For Figure 15, Mei adds very simplified asset holdings, allowing households to rent housing and then become owners. If this simplification holds up, it shows that virtually all the benefits flow to people who were renters before the policy was introduced. Homeowners lose a little bit on average. The biggest losses are for owners who had small houses before the reform; those face the biggest increase in competition.
(It’s not clear to me why there’s a rigid ceiling at about $28,000 in gains – that’s probably an artifact of the model.)
Does supply even matter?
In my conversation with the Maryland senator, I confronted the hard truth that supply changes need to be very large to make a real dent in prices. If, as Albouy, Ehrlich, and Liu estimate, it takes a 3 percent increase in the housing stock to bring prices down 2 percent, then a major metropolitan area needs a massive increase in housing to make a real dent in rent.

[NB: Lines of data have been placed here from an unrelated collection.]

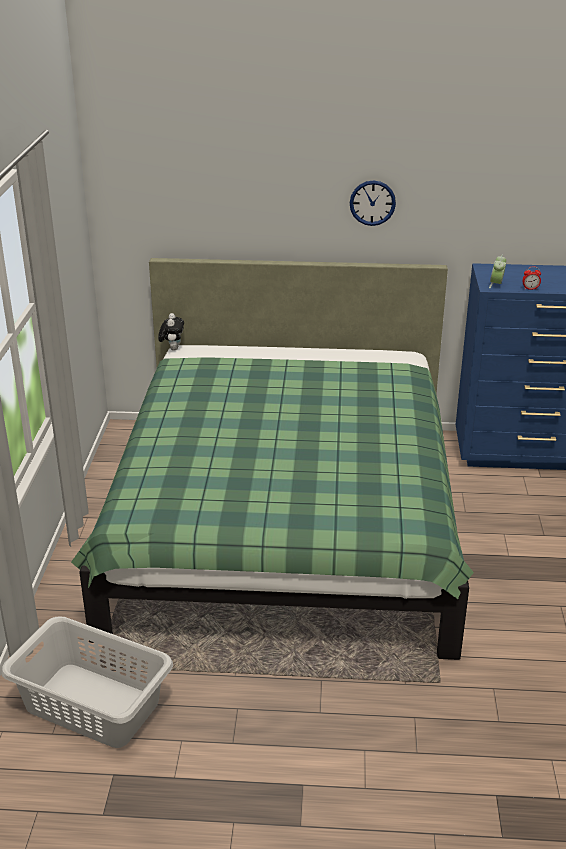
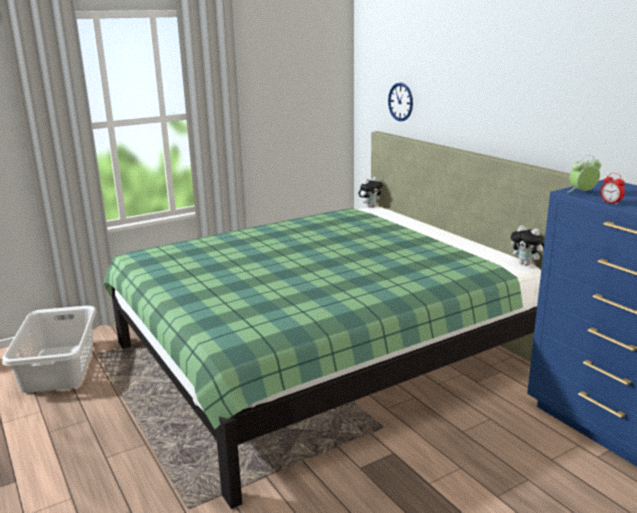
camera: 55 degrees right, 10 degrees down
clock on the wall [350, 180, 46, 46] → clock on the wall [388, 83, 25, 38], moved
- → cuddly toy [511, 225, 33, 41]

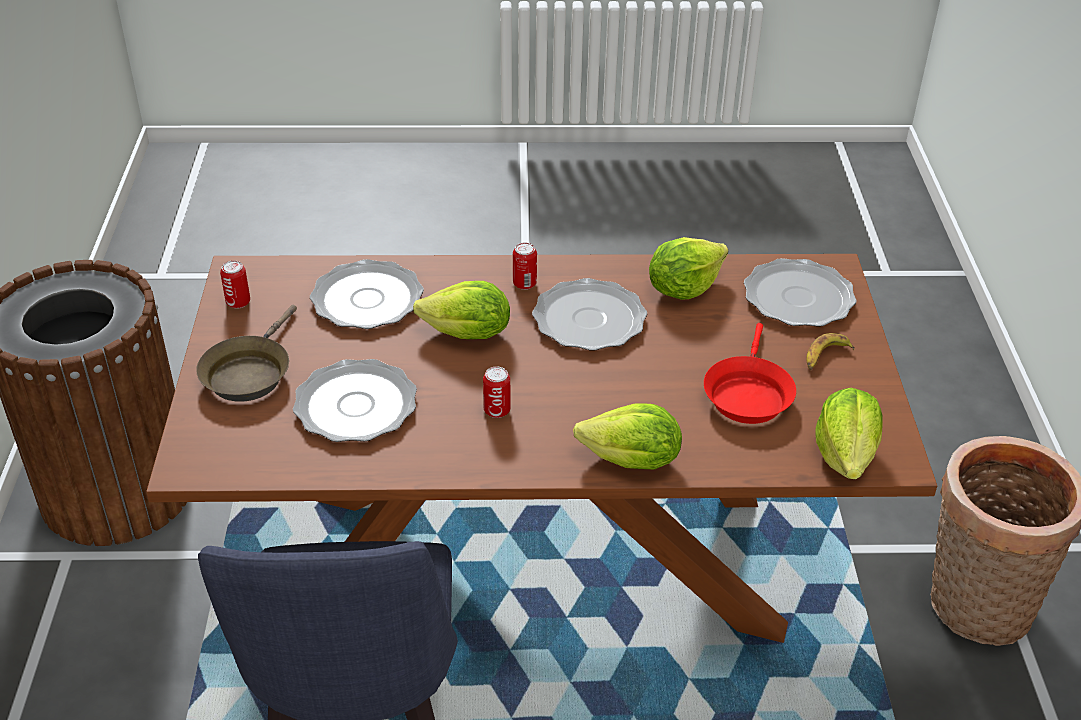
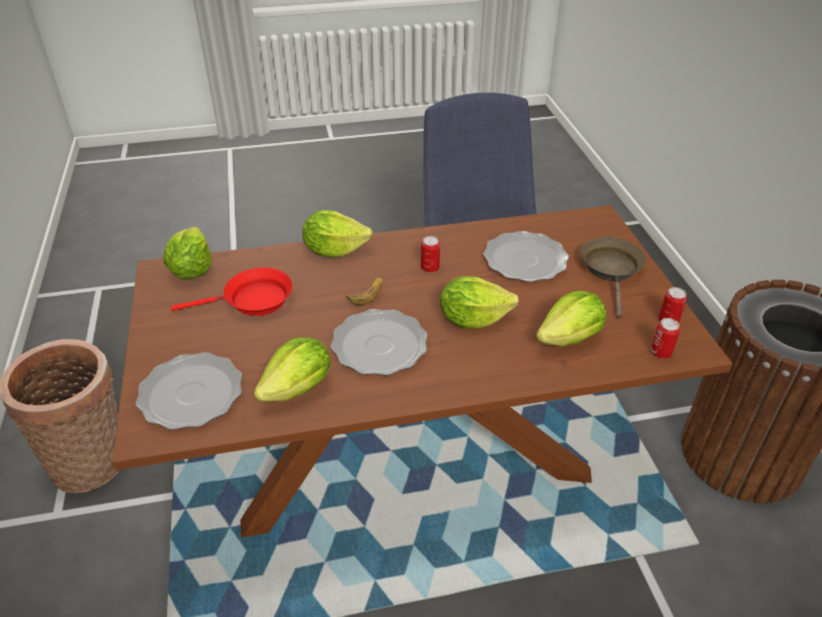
camera: 170 degrees right, 0 degrees up
reddish frying pan [704, 323, 92, 101] → reddish frying pan [171, 268, 121, 48], 75 degrees clockwise
banana [806, 333, 49, 37] → banana [346, 277, 37, 28], moved
flat dish [310, 259, 114, 70] → lettuce head [536, 291, 70, 55]
sealed can [513, 242, 24, 48] → sealed can [651, 318, 29, 41], moved

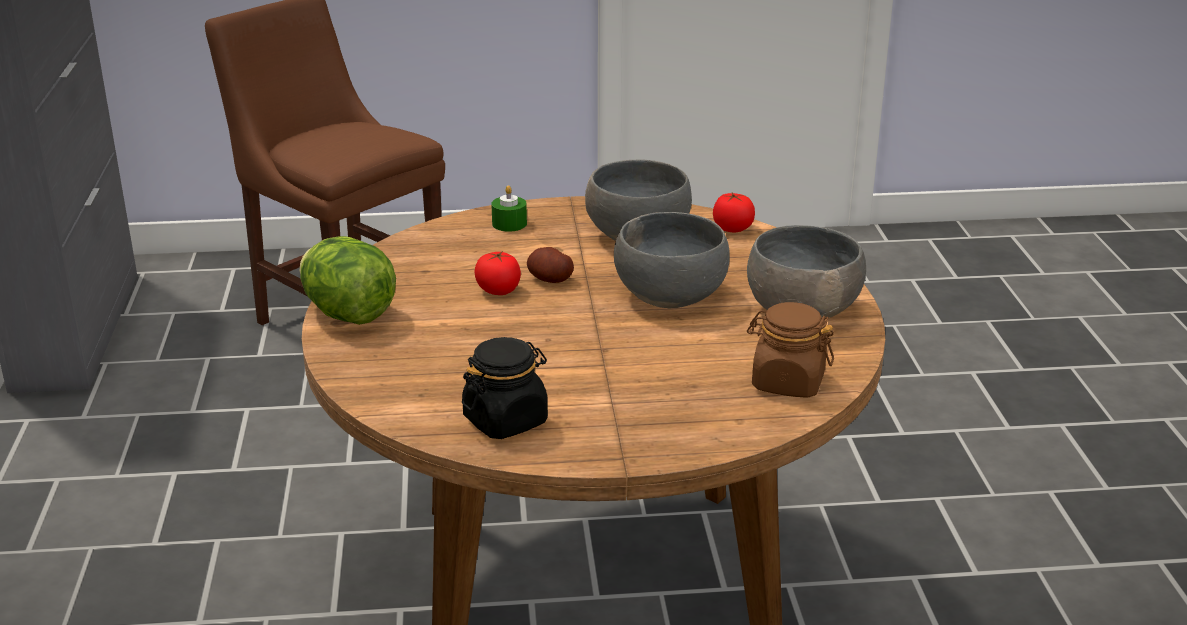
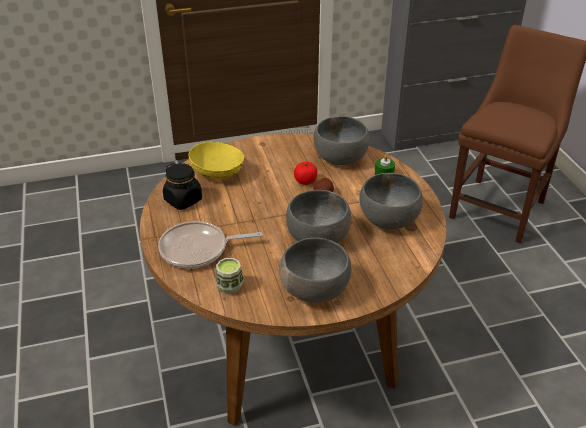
camera: 80 degrees right, 10 degrees up
- → frying pan [158, 221, 104, 47]
- → yellow serving bowl [189, 142, 55, 37]
brownish preserve jar [747, 302, 87, 96] → drinking cup [216, 258, 28, 36]
- → gray serving bowl [313, 116, 56, 49]
lettuce head [300, 236, 96, 89] → -
whole tomato [713, 193, 42, 40] → -

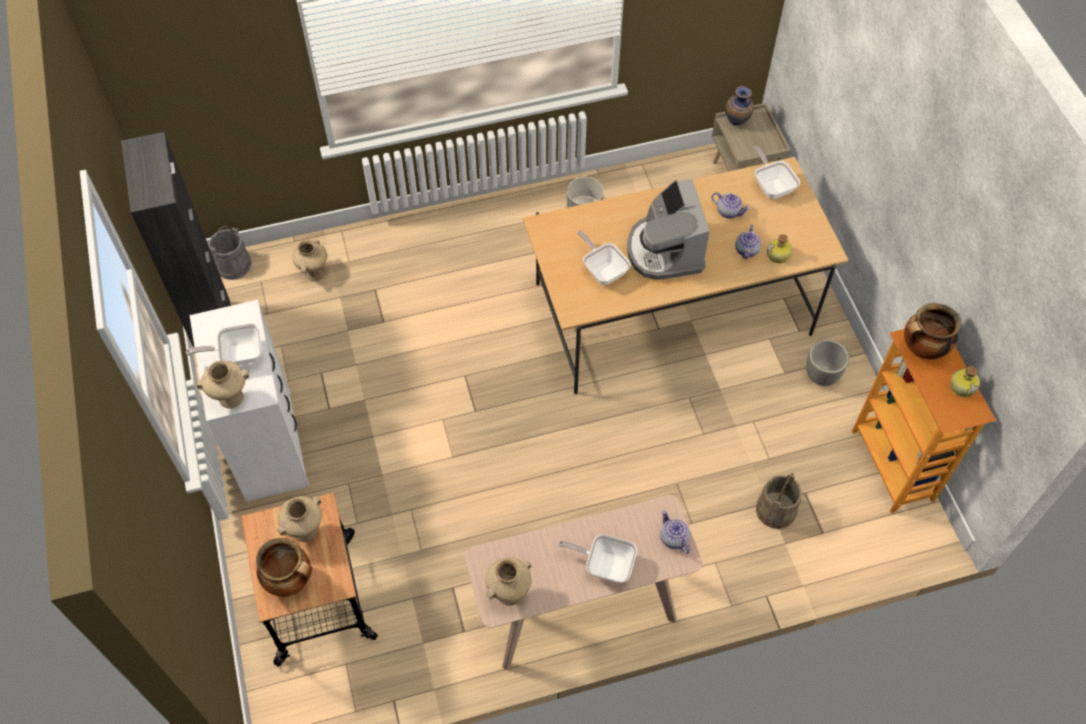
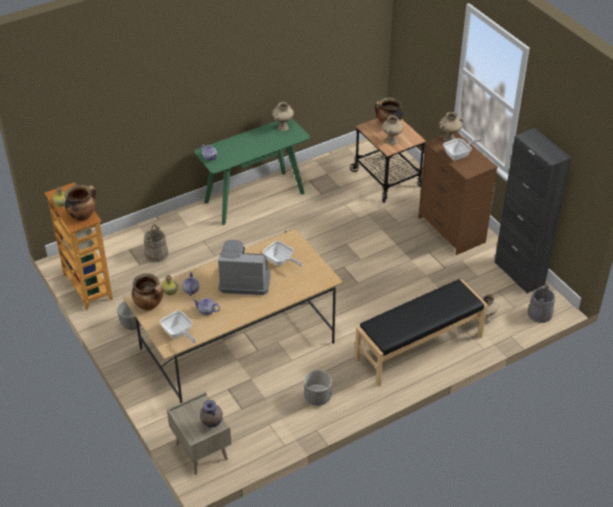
camera: 165 degrees right, 15 degrees down
- → cooking pot [132, 273, 31, 38]
beige hall table [464, 495, 238, 175] → greenish hall table [194, 118, 116, 107]
coffee machine [627, 179, 83, 101] → coffee machine [218, 240, 52, 55], 60 degrees counterclockwise
- → blackish long seat [355, 279, 133, 108]
whitish drawer chest [190, 300, 119, 202] → brownish drawer chest [418, 132, 80, 123]
frying pan [558, 534, 79, 49] → -

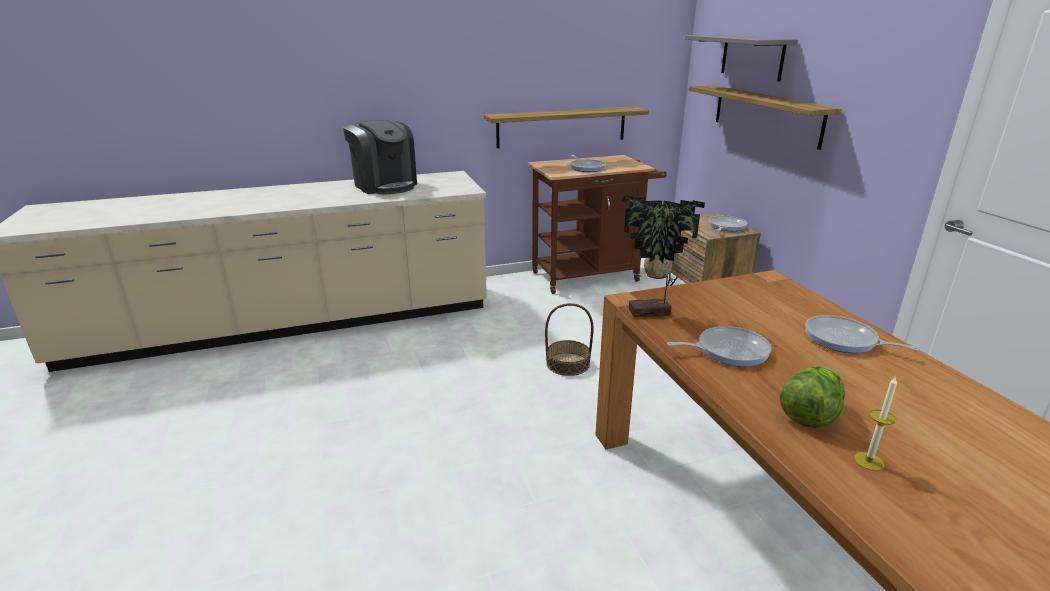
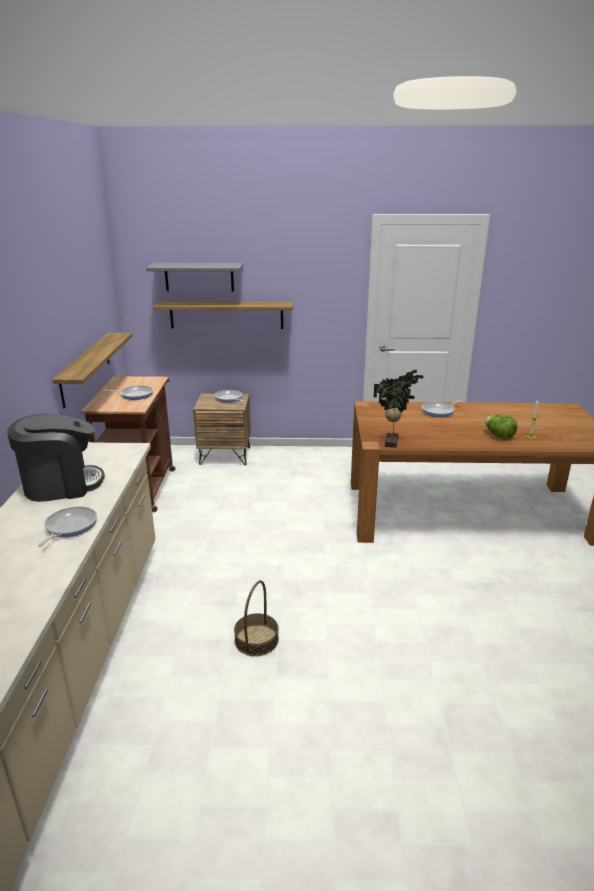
camera: 70 degrees left, 0 degrees up
frying pan [667, 326, 105, 41] → frying pan [38, 506, 59, 41], moved
storage basket [545, 303, 49, 73] → storage basket [234, 580, 45, 76], moved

Can we get there faster with composition effects? Let’s do a quick back of the envelope. First, assume population and housing stock would grow 10% each at baseline, with no resulting change in price.
- Supply only approach: we add 40% to the housing stock without changing the mix of housing types. Result: 20% affordability gains.
- Composition-only approach: we add 10% to the housing stock, but with the average price just 50% as high as the norm. Result: 5% affordability gains from lowering average price.
- Mixed approach: we add 25% to the housing stock, with the average prices 75% as high as the norm. Result: 15% affordability gain (10% from supply, 5% from lowering average price).
How realistic are any of these scenarios? I’m not sure. But my takeaway is that supply remains the primary avenue for broad-based affordability gains. But the “you get what you pay for” and “only pay for what you want” channels are far more important for the affordability of a particular new housing unit.